TB in domestic cats is not new. It was common in them before the First World War and for many years afterwards. Saucers had been filled with milk from tuberculous cows. The Newbury cats were also infected with bovine TB. But milk is safe today because of pasteurisation and the rigorous control of the disease in dairy herds. The cats caught it from infected wild life, possibly by eating a tuberculous rodent – voles are prime suspects – or by fighting an infected animal, maybe even a badger. The TB strain was also found in cattle on Greenham Common, near Newbury.
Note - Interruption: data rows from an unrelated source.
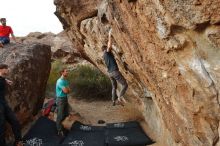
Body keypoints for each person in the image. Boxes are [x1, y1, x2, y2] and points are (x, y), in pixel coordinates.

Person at [102, 29, 128, 106]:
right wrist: (109, 35)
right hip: (114, 72)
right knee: (125, 85)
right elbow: (109, 46)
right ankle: (120, 97)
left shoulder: (104, 56)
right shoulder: (106, 53)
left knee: (114, 87)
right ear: (105, 49)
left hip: (110, 73)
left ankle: (113, 100)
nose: (111, 50)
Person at [0, 64, 23, 146]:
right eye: (6, 68)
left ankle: (18, 142)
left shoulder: (2, 78)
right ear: (1, 69)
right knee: (1, 126)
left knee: (15, 121)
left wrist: (6, 80)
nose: (8, 70)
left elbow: (2, 78)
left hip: (4, 103)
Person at [56, 68, 70, 136]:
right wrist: (67, 89)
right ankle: (59, 130)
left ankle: (60, 125)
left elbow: (69, 91)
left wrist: (67, 89)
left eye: (68, 71)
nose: (68, 72)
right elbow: (66, 91)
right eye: (66, 71)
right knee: (60, 115)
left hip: (65, 98)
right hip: (60, 99)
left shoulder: (66, 81)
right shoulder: (60, 81)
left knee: (66, 113)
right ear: (62, 72)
But the connection between these findings is a mystery. It will remain so.

In the 1970s I used to travel regularly on the Shuggle, the Glasgow Underground (the uriniferous narrow 1886 teak-framed cars creaked and rocked alarmingly between stations), and I have vivid memories of sitting opposite elderly women with necks scarred by the surgery they had had to remove their tuberculous lymph glands. They had been infected as children by drinking contaminated milk. I thought at the time that they were like the ‘mutilés de guerre’ notices on the Paris Metro, reminders of history long gone. After all, wasn’t the eradication of bovine TB in the UK in sight? Not far off for Scotland. But in England and Wales a long-term increase in the number of infected cattle started in 1986. In 2010 the proportion of cattle with TB in Scotland was 0.004 per cent. In England it was 0.46 per cent.

Cat to human transmission of TB has never been recorded before. Contracting TB in the UK is now rare, and cases are investigated in detail using molecular fingerprinting to find the source. But fifty and more years ago fingerprinting had not been developed, and any cat-contracted human cases would have been unremarkable against a background of a relatively high incidence of indigenously acquired TB.